::: Extracted records :::

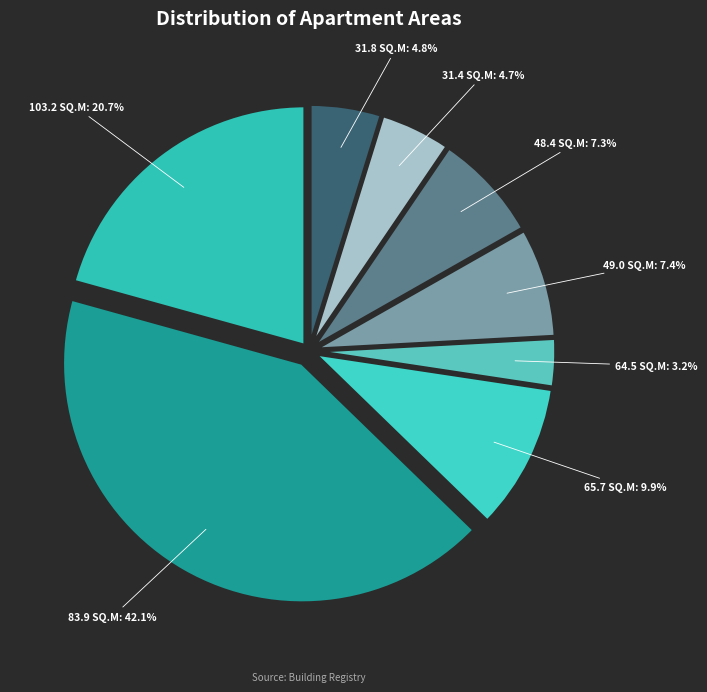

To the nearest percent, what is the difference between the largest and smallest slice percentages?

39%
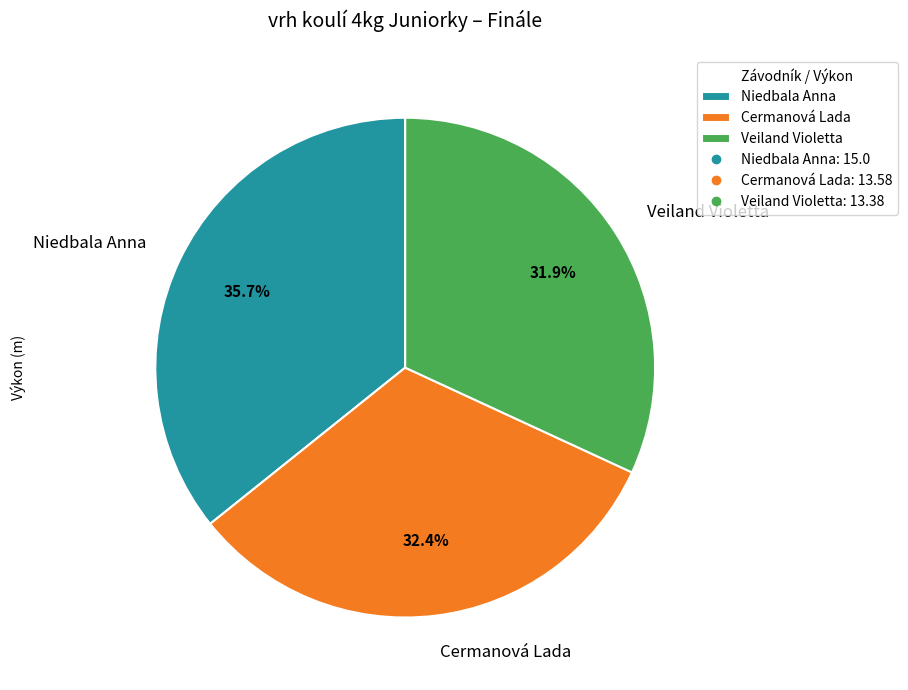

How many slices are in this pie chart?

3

:::
::: Extracted records :::

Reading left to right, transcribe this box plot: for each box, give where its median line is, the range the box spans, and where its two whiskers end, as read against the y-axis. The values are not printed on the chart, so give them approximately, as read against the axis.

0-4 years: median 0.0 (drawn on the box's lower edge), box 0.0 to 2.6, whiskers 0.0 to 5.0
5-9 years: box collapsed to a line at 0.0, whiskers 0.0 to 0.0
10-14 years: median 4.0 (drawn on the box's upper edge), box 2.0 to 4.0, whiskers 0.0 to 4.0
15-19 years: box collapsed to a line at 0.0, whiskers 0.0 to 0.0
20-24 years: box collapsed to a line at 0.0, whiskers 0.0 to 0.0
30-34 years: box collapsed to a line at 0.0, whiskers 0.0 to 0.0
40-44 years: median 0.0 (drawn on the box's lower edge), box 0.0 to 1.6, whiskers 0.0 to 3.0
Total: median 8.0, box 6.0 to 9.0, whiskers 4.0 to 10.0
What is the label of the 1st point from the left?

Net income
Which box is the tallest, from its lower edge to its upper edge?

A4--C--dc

:::

Count the lines in the rows above that contain the string "this", treating uppercase and lowercase as different, and reply with that number alone.

### Finished exercise
2